Yaşanan tüm bu süreçler AKP’nin sınır tanımaz pornografik politikalarıdır. Tüm toplum önünde ölümü tüm hoyratlığı ile dizayn ediyor. Hazzı körüklüyor, arzuyu tetikliyor. Ölümü muazzam derecede ve ideolojik araçlarla her gün yeniden ürettikleri bir silaha çevirdikleri ortada. Buradan haz, tiksinç bir arzu devşiriyor. Toplum güdülerini, teşhire aç bir eşikte tutarak varlık kazanıyor.

Ölüm ve eğlencenin, dinsel ile mitselin, gerçek ile kurgunun bir aradalığı...

Eğlencenin, ölümü görmemek karşılığında bir ödüle dönüşmesi; ölümün de aynı zaman diliminde bir eğlenceye dönüştürülmesi, trajik bir haz nesnesine evirilmesi... Bu kısa formül şuan tıkır tıkır işliyor!

Nusaybin’de, Gever’de hezimetin saklanamaz artışı ile Survivor gibi bir yarışmanın rekor izlenme artışı arasında, görmek isteyenler için bir hakikat var.

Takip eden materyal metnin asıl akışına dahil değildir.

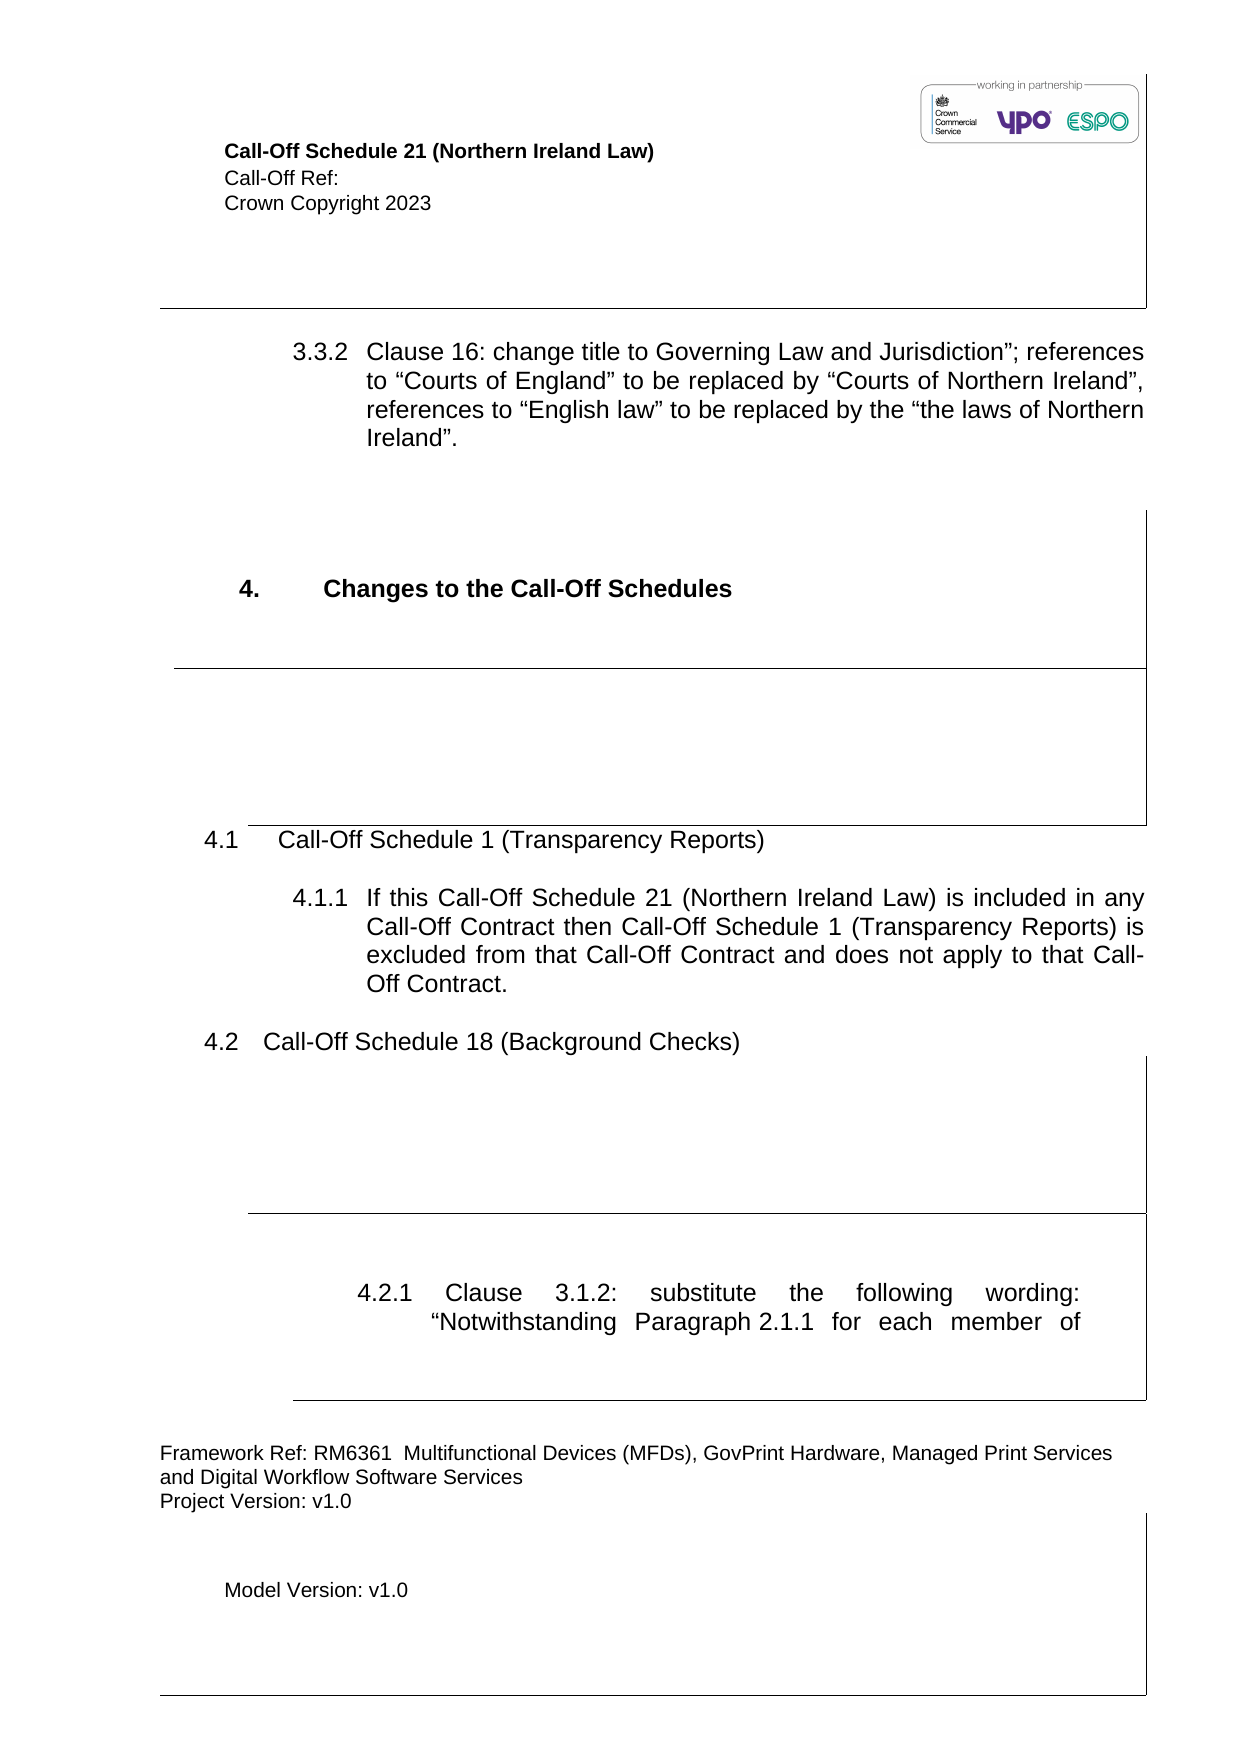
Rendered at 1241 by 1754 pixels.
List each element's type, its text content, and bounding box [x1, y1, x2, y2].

text 4.2 Call-Off Schedule 18 (Background Checks) [204, 1027, 1146, 1056]
list Changes to the Call-Off Schedules [174, 510, 1146, 668]
text 3.3.2 Clause 16: change title to Governing Law and Jurisdiction”; references to “Courts of England” to be replaced by “Courts of Northern Ireland”, references to “English law” to be replaced by the “the laws of Northern Ireland”. [292, 337, 1146, 452]
text 4.2.1 Clause 3.1.2: substitute the following wording: “Notwithstanding Paragraph 2.1.1 for each member of [292, 1213, 1146, 1400]
text 4.1.1 If this Call-Off Schedule 21 (Northern Ireland Law) is included in any Call-Off Contract then Call-Off Schedule 1 (Transparency Reports) is excluded from that Call-Off Contract and does not apply to that Call-Off Contract. [292, 883, 1146, 998]
text 4.1 Call-Off Schedule 1 (Transparency Reports) [145, 826, 1146, 854]
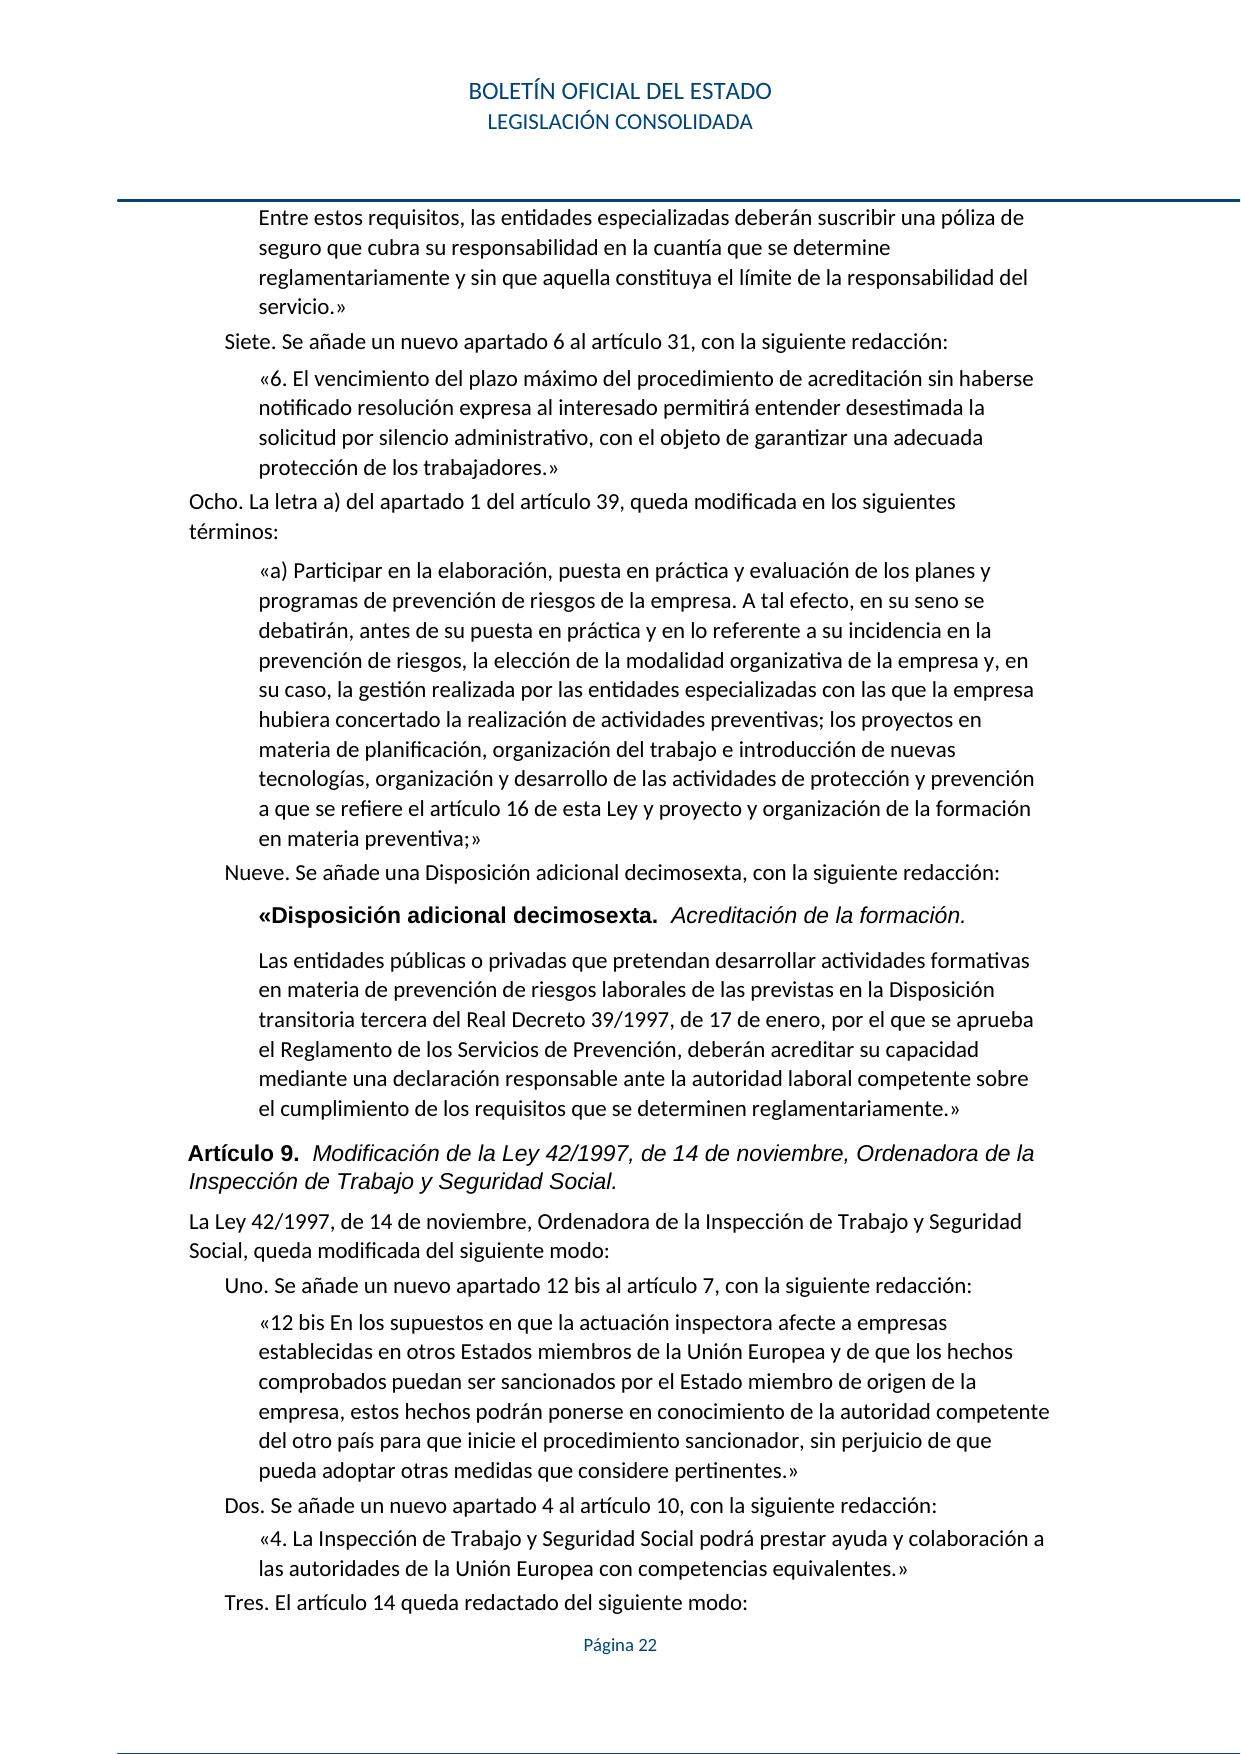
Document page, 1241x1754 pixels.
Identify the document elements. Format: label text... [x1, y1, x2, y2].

Değil Nazlı Çelik, Steven Spielberg gelse kurtaramaz!”

ÖZGÜR AMED?

2011 yılında Roboski katliamı protesto yürüyüşüne katıldığı ve "terör örgütü üyesi olmamakla birlikte, terör örgütü propagandası yaptığı" gerekçesiyle hakkında dava açılan gazeteci Özgür Amed'e 24 Şubat 2015 tarihinde Diyarbakır 7'nci ağır ceza mahkemesi tarafından 3 yıl bir ay 15 günlük hapis cezası vermişti.

Özgür Amed, Diyarbakır D tipi cezaevinden Özgür Gündem ve Yeni Özgür Politika gazetelerine yazmaya devam ediyor.